Start of Block

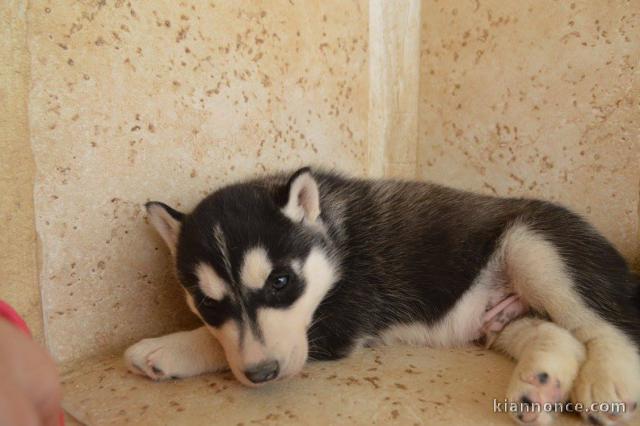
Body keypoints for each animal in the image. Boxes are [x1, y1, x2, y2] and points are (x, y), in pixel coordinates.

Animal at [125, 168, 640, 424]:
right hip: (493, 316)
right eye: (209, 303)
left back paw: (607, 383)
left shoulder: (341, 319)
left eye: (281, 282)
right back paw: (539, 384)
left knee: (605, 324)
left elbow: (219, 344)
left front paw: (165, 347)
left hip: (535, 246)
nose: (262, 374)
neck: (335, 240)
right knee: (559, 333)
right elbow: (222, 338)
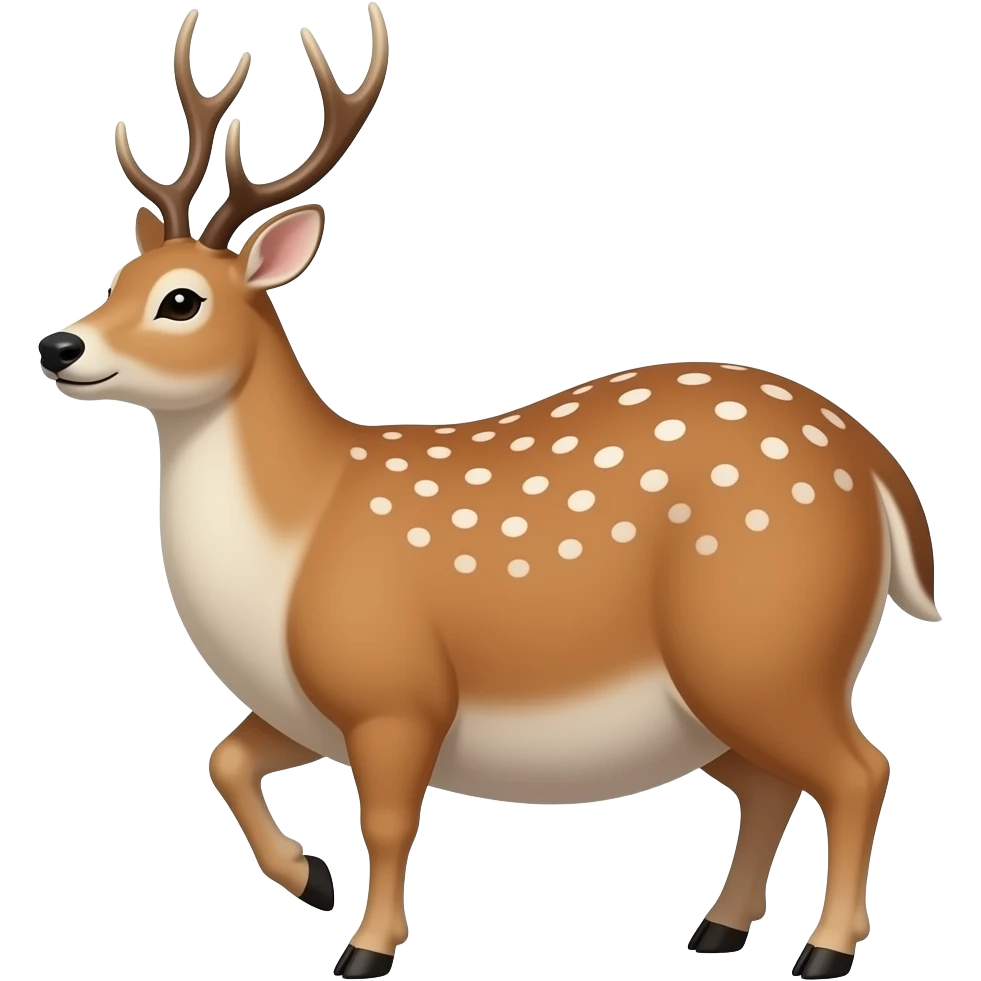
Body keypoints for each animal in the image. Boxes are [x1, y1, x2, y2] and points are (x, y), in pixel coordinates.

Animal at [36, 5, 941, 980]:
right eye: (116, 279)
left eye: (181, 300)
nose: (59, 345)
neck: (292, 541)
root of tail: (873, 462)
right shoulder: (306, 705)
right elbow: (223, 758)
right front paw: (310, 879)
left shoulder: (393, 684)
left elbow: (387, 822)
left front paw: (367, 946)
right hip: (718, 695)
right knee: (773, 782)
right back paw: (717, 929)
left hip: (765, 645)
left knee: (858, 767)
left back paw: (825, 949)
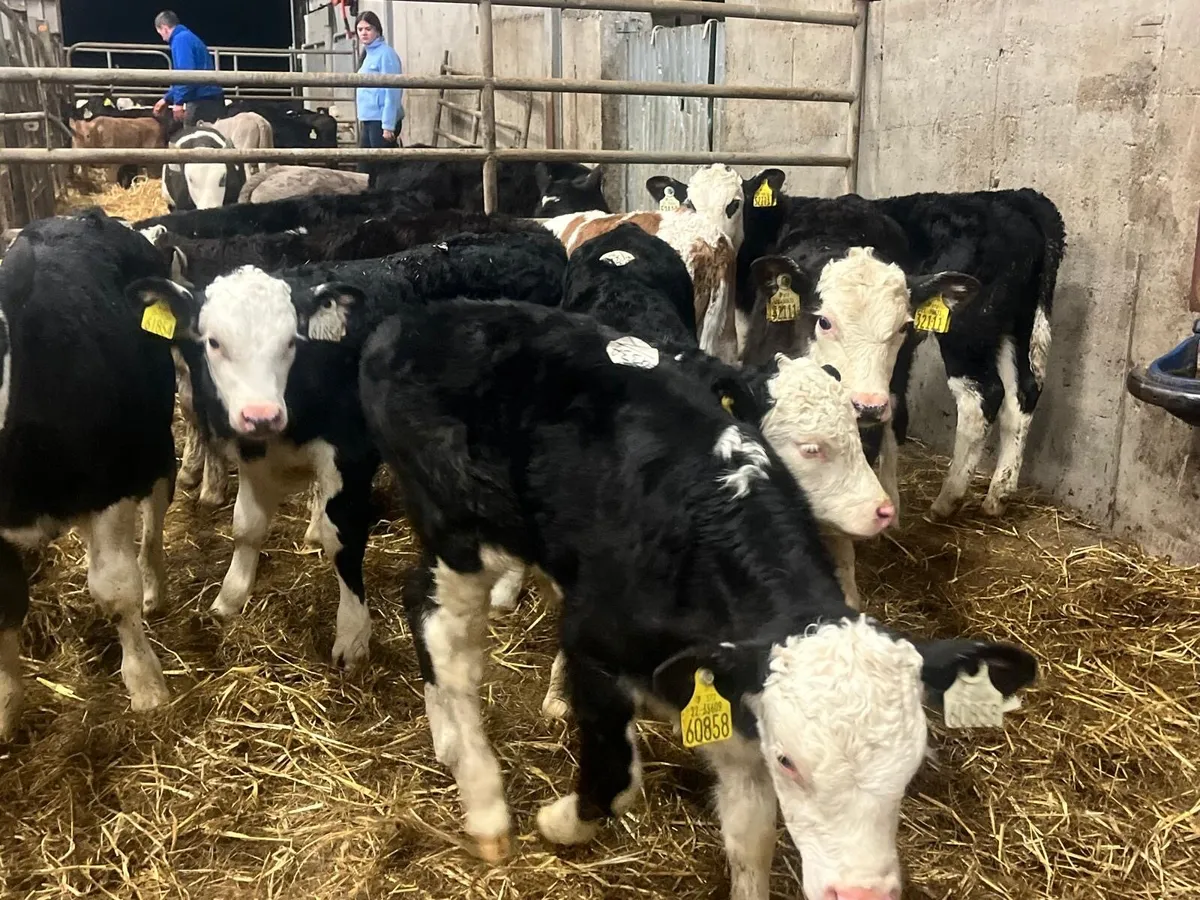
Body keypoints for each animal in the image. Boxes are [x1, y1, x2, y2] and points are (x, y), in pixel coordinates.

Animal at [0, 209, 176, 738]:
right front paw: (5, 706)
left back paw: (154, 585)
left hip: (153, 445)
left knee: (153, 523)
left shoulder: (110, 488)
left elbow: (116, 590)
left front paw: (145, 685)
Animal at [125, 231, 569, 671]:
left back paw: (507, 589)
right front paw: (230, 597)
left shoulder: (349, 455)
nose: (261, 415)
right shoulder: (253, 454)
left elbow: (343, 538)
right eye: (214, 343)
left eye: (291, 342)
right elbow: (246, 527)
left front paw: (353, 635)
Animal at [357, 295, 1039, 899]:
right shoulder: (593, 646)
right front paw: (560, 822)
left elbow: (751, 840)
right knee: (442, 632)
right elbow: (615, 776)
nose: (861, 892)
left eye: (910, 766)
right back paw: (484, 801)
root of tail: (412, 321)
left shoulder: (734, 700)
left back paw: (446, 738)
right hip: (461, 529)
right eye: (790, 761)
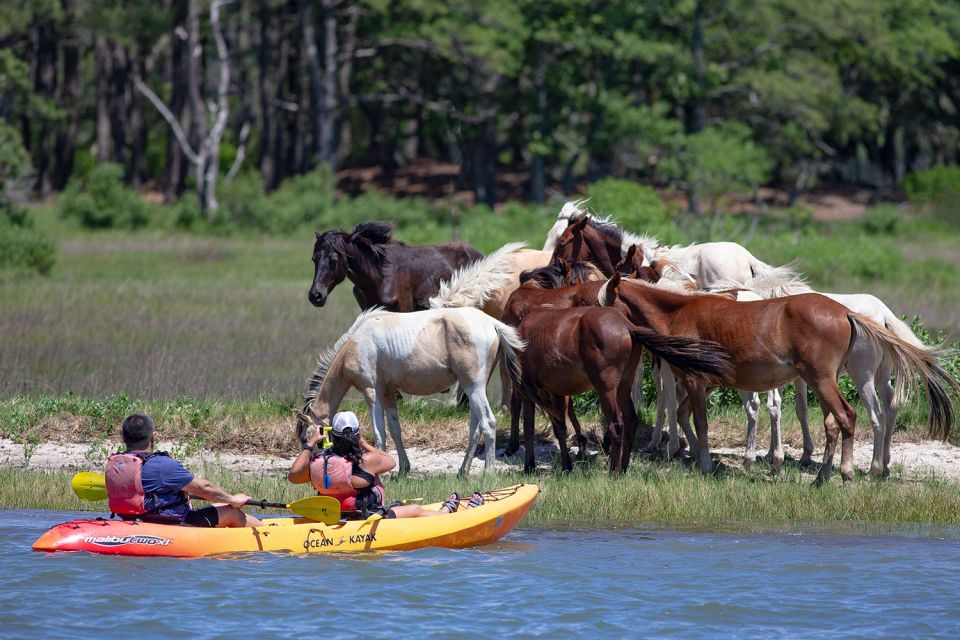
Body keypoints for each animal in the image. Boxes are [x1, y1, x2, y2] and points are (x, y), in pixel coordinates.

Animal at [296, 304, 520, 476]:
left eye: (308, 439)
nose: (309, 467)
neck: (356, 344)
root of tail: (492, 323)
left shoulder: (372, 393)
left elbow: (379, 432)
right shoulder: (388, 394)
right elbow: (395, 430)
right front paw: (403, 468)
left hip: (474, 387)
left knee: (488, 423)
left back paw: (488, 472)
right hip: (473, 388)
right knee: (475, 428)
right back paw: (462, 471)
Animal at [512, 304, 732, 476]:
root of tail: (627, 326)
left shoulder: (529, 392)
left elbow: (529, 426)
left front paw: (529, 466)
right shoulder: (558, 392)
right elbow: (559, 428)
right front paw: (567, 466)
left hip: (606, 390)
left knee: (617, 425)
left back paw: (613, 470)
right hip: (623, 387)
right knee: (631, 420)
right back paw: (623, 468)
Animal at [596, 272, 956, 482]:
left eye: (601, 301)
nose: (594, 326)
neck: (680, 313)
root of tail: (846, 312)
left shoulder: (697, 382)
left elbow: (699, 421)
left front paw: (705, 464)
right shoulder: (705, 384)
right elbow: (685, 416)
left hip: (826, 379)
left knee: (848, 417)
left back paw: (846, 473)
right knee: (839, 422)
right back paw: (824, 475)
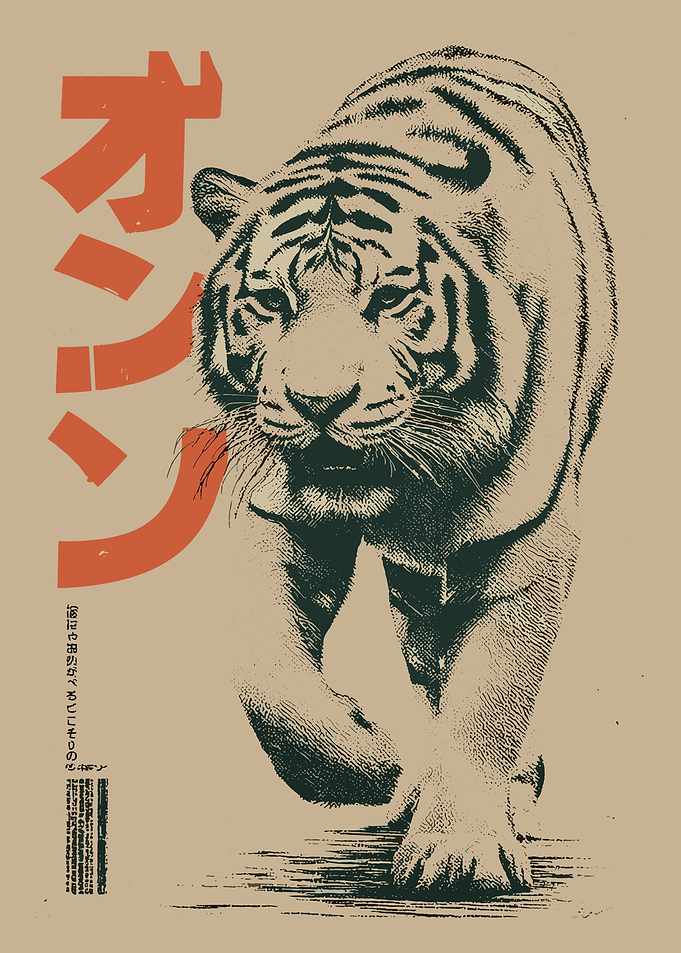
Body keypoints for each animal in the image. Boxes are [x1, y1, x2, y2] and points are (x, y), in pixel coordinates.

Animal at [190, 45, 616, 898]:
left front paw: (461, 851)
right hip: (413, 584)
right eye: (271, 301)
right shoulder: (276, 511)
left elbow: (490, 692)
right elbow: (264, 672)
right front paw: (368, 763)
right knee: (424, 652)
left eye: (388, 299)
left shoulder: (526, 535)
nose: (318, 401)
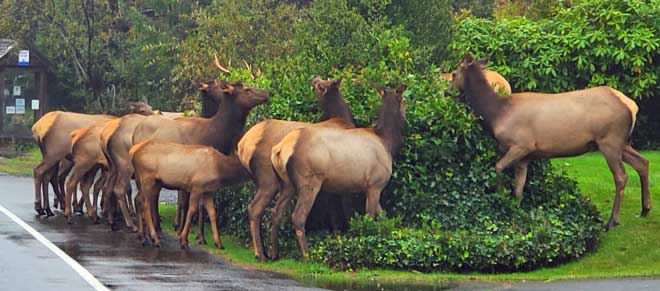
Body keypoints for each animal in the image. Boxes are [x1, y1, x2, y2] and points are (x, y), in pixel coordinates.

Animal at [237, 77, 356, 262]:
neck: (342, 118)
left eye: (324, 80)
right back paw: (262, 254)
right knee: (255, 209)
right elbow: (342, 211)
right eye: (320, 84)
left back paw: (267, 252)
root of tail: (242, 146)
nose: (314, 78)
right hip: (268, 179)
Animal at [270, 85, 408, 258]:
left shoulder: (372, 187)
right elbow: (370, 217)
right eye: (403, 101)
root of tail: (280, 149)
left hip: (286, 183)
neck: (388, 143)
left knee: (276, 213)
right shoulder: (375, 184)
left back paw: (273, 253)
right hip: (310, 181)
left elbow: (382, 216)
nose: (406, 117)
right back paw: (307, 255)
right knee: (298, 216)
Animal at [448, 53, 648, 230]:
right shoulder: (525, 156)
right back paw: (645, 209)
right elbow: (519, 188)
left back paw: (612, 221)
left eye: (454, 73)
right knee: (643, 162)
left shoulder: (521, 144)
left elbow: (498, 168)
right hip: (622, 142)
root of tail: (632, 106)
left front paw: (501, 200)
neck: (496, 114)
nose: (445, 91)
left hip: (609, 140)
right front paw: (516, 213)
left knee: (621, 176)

End of Block

▶ [Exercise] For this exercise, transcribe the entries above exactly, without any pictures.

▶ [Result of the exercise]
Body keypoints for each animal in the image. Boxes are [x1, y1, x2, y2] and points are (x, y), in pixel coordinates.

Animal at [125, 168, 640, 424]:
right hip: (493, 316)
right eye: (209, 303)
left back paw: (607, 383)
left shoulder: (341, 319)
left eye: (281, 282)
right back paw: (539, 384)
left knee: (605, 324)
left elbow: (219, 344)
left front paw: (165, 347)
left hip: (535, 246)
nose: (262, 374)
neck: (335, 240)
right knee: (559, 333)
right elbow: (222, 338)
Body keypoints for each animal in the image. Boxes are [x1, y1, x2, y2] and points are (x, y), in pixel coordinates.

Animal at [36, 5, 941, 980]:
right eye: (116, 279)
left eye: (181, 300)
nose: (59, 345)
neck: (292, 541)
root of tail: (873, 462)
right shoulder: (306, 705)
right elbow: (223, 758)
right front paw: (310, 879)
left shoulder: (393, 684)
left elbow: (387, 822)
left front paw: (367, 946)
right hip: (718, 695)
right knee: (773, 782)
right back paw: (717, 929)
left hip: (765, 645)
left knee: (858, 767)
left back paw: (825, 949)
Body keypoints for each animal in the image. Boxes are [x1, y1, x2, y2] and points are (x, y), in pixel coordinates.

Animal at [0, 209, 176, 738]:
right front paw: (5, 706)
left back paw: (154, 585)
left hip: (153, 445)
left knee: (153, 523)
left shoulder: (110, 488)
left elbow: (116, 590)
left front paw: (145, 685)
Animal at [125, 231, 569, 671]:
left back paw: (507, 589)
right front paw: (230, 597)
left shoulder: (349, 455)
nose: (261, 415)
right shoulder: (253, 454)
left elbow: (343, 538)
right eye: (214, 343)
left eye: (291, 342)
right elbow: (246, 527)
left front paw: (353, 635)
Animal at [357, 295, 1039, 899]:
right shoulder: (593, 646)
right front paw: (560, 822)
left elbow: (751, 840)
right knee: (442, 632)
right elbow: (615, 776)
nose: (861, 892)
left eye: (910, 766)
right back paw: (484, 801)
root of tail: (412, 321)
left shoulder: (734, 700)
left back paw: (446, 738)
right hip: (461, 529)
right eye: (790, 761)
Body keypoints for each animal in the image. Boxes are [x1, y1, x2, y2] and points are (x, y), in pixel coordinates.

Animal at [296, 304, 520, 476]:
left eye: (308, 439)
nose: (309, 467)
neck: (356, 344)
root of tail: (492, 323)
left shoulder: (372, 393)
left elbow: (379, 432)
right shoulder: (388, 394)
right elbow: (395, 430)
right front paw: (403, 468)
left hip: (474, 387)
left knee: (488, 423)
left back paw: (488, 472)
right hip: (473, 388)
right knee: (475, 428)
right back paw: (462, 471)
Animal at [512, 304, 732, 476]:
root of tail: (627, 326)
left shoulder: (529, 392)
left elbow: (529, 426)
left front paw: (529, 466)
right shoulder: (558, 392)
right elbow: (559, 428)
right front paw: (567, 466)
left hip: (606, 390)
left knee: (617, 425)
left back paw: (613, 470)
right hip: (623, 387)
right knee: (631, 420)
right back paw: (623, 468)
Animal at [596, 272, 956, 482]:
left eye: (601, 301)
nose: (594, 326)
neck: (680, 313)
root of tail: (846, 312)
left shoulder: (697, 382)
left elbow: (699, 421)
left front paw: (705, 464)
right shoulder: (705, 384)
right elbow: (685, 416)
left hip: (826, 379)
left knee: (848, 417)
left back paw: (846, 473)
right knee: (839, 422)
right back paw: (824, 475)
Body keypoints for each animal in the image. Boxes are [x1, y1, x2, y2] and points are (x, y), in pixel coordinates.

Animal at [190, 45, 616, 898]:
left front paw: (461, 851)
right hip: (413, 584)
right eye: (271, 301)
right shoulder: (276, 511)
left elbow: (490, 692)
right elbow: (264, 672)
right front paw: (368, 763)
right knee: (424, 652)
left eye: (388, 299)
left shoulder: (526, 535)
nose: (318, 401)
Body keypoints for each animal in the image. Boxes are [x1, y1, x2, y2] and points are (x, y), in pixel coordinates.

Animal at [237, 77, 356, 262]:
neck: (342, 118)
left eye: (324, 80)
right back paw: (262, 254)
right knee: (255, 209)
right elbow: (342, 211)
right eye: (320, 84)
left back paw: (267, 252)
root of tail: (242, 146)
nose: (314, 78)
right hip: (268, 179)
Animal at [270, 85, 408, 258]:
left shoulder: (372, 187)
right elbow: (370, 217)
right eye: (403, 101)
root of tail: (280, 149)
left hip: (286, 183)
neck: (388, 143)
left knee: (276, 213)
right shoulder: (375, 184)
left back paw: (273, 253)
right hip: (310, 181)
left elbow: (382, 216)
nose: (406, 117)
right back paw: (307, 255)
right knee: (298, 216)
Animal at [448, 53, 648, 230]:
right shoulder: (525, 156)
right back paw: (645, 209)
right elbow: (519, 188)
left back paw: (612, 221)
left eye: (454, 73)
right knee: (643, 162)
left shoulder: (521, 144)
left elbow: (498, 168)
right hip: (622, 142)
root of tail: (632, 106)
left front paw: (501, 200)
neck: (496, 114)
nose: (445, 91)
left hip: (609, 140)
right front paw: (516, 213)
left knee: (621, 176)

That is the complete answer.